There are 3 cylinder liner installation methods:

• liner installation with top support (liner with collar);
• liner installation with bottom support (liner without collar);
• installation of a pennant liner (liner without collar); the liner seating reliability is provided by the size overlapping value.

Cylinder liner installation into CB is performed by cooling of the cylinder liner in a liquid nitrogen container up to –180 °C and heating of the CB up to 100 to 120 °C. In order to provide the reliable installation, the temperature difference between the CB and the liner shall be about 200 °C. As a result of liner cooling its diameter reduces by 0.1 mm and the liner mounting bore expands up to 0.25 mm after heating, hence a 0.35 mm clearance appears during installation, which allows easy installation of the cylinder liner into the prepared CB housing

Boring of CB cylinders for honing.

See "“Boring of CB cylinders for liner installation”".

Cylinder boring is performed with an oversize of 0.08–0.10 mm for honing.

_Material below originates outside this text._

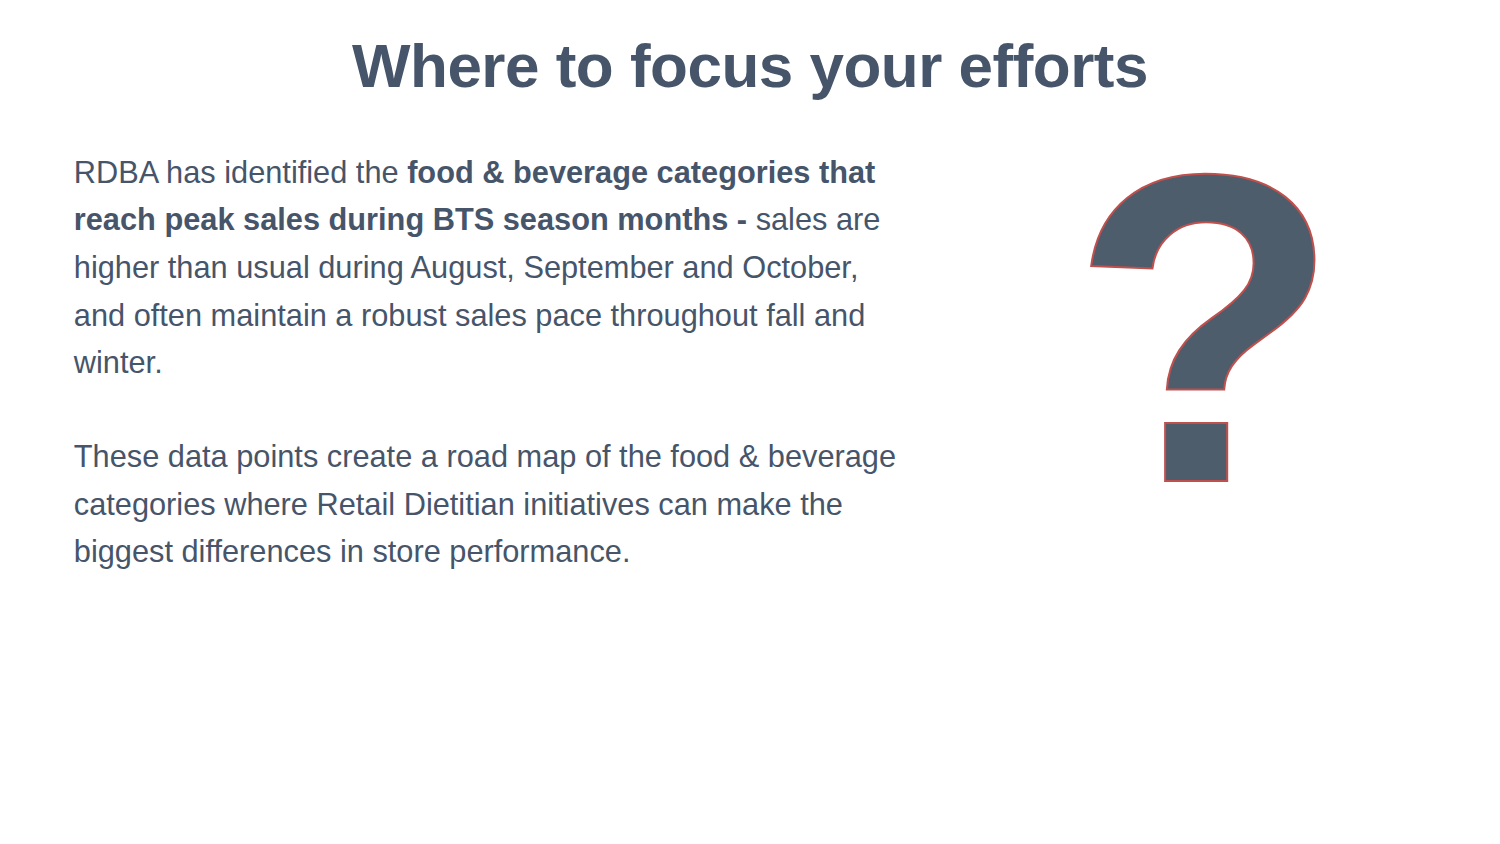Where to focus your efforts
RDBA has identified the food & beverage categories that reach peak sales during BTS season months - sales are higher than usual during August, September and October, and often maintain a robust sales pace throughout fall and winter.
These data points create a road map of the food & beverage categories where Retail Dietitian initiatives can make the biggest differences in store performance.
?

This oversize is sufficient to remove deformed surface layer of the liner material with uneven hardness formed during boring, as well as to correct the cylinder shape defects.

CB cylinder honing.

Finish machining of the cylinder liner working surface is performed by honing on Rottler HP6A equipment produced in the USA.

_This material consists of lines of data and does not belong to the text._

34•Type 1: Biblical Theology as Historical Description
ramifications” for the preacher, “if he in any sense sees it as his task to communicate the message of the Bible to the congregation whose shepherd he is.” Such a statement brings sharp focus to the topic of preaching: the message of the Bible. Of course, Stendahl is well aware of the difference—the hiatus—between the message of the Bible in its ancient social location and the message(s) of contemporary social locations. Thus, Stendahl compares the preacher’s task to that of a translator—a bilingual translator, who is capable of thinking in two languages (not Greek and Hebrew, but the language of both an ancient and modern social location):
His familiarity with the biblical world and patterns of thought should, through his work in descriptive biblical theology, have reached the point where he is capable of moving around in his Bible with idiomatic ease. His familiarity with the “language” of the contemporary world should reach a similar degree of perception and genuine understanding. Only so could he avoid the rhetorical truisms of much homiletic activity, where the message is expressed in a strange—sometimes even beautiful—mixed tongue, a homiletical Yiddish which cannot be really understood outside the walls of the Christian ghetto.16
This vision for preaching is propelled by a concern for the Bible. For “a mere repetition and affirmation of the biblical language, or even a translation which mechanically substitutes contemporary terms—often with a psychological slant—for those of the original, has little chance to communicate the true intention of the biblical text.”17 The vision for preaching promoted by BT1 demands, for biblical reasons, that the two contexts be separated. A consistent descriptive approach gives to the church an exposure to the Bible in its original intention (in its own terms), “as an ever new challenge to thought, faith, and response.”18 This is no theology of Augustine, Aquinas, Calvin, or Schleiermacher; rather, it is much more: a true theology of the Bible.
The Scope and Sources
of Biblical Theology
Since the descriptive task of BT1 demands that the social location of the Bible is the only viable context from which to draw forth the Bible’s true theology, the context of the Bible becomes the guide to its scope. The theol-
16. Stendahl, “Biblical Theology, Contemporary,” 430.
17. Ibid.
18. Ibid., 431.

CB cylinder honing is finish machining using diamond hone-stones that are placed in a special tool carrier and attached to a honing head.

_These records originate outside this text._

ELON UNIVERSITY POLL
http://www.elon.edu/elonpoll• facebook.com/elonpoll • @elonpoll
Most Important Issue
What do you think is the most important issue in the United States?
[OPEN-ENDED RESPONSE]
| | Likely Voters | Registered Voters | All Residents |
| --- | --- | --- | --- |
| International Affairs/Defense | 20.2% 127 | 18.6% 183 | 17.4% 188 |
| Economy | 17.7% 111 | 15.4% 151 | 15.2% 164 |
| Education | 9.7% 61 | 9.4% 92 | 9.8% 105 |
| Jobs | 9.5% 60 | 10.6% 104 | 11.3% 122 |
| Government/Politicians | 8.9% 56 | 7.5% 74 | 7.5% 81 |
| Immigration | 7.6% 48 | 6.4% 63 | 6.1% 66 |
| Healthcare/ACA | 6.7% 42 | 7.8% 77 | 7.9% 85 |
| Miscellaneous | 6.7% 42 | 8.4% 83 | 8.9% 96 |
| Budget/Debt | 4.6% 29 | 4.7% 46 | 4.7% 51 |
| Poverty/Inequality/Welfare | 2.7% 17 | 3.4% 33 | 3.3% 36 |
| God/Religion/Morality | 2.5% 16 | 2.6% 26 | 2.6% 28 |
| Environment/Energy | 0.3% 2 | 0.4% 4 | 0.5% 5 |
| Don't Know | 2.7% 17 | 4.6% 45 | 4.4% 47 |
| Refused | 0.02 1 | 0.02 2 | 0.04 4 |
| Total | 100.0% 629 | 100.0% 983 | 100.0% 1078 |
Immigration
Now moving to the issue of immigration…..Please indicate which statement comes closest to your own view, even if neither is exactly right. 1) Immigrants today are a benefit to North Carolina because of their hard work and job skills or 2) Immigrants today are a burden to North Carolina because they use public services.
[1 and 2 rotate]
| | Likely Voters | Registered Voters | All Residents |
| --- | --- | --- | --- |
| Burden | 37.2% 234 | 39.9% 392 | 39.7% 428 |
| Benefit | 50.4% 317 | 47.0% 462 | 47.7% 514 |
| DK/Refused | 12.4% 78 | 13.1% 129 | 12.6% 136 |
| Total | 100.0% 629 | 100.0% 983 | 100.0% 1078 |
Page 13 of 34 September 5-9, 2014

Rotational and reciprocating motions of the tool are mixed during honing, which ensures a specific profile (hone profile) as a result of movement of diamond grains along the spiral line.

Honing effectively corrects CB cylinder surface and shape defects, such as: taper, bow, barrel, waviness.

The operation performed on Rottler HP6A equipment produced in the USA provides unique results: cylinder size on manufacturer-specified cylinder length is sustained with an accuracy of 0.005 mm.

Surface roughness after honing is precisely sustained depending on the fuel type:

• for petrol engines Rz = 3–6 µm, Ra = 0.6–1.0 µm;
• for diesel engines Rz = 4–8 µm, Ra = 0.8–1.2 µm;

Roughness can be measured using a special instrument, profilograph, that apart from the roughness values Rz, Ra allows to view and print out a roughness diagram of the inspected cylinder surface. Apart from the cylinder size, geometry, roughness, another important parameter under inspection is a hone profile angle. The hone profile angle is within 30–80 °, which matches the recommendations of the world's leading ICE manufacturers (Kolbenschmidt, Mahle). We also maintain angle parameters specified by customers. Angle inspection is performed using hone angle pattern film.

The finish step of cylinder honing is brushing (plateau honing). This operation creates a support surface for piston and rings by removing microroughness peaks, and provides for at least 20 % of uncoated spherical flake graphite on the cast iron cylinder (cylinder liner) surface, which matches the quality requirements of the world's leading ICE manufacturers.

Conclusion.

Cast iron cylinder (cylinder liner) machining includes repair of the following parameters:

• cylinder size (along X-Y axis) to a tolerance of +0.005 mm;
• cylinder geometry (along axis) to a tolerance of +0.005 mm;
• surface roughness;
• hone profile angle;
• uncoated spherical flake graphite percentage. The following parameters were introduced and inspected:
  - equipment possibilities;
  - instrument quality;
  - special grinding fluid quality;

CH plane machining.

CB plane machining is performed on Rottler S7M, S8M, SFOE, SF1400 machines. Machining for special and quarry machinery is performed on a Rottler F98Y working centre.

The work is performed using a cutter, a carbide blade mounted on a revolving table. The cutting tool rotates parallel to the CB jointing plane and the material is fed along the CB plane. This provides for non-flatness accuracy of not more than 0.010 mm and roughness for any gasket type as specified by ICE manufacturers.

Surface roughness after machining meets the requirements of the leading gasket and sealing manufacturers such as GOETZE, Elring, Payen.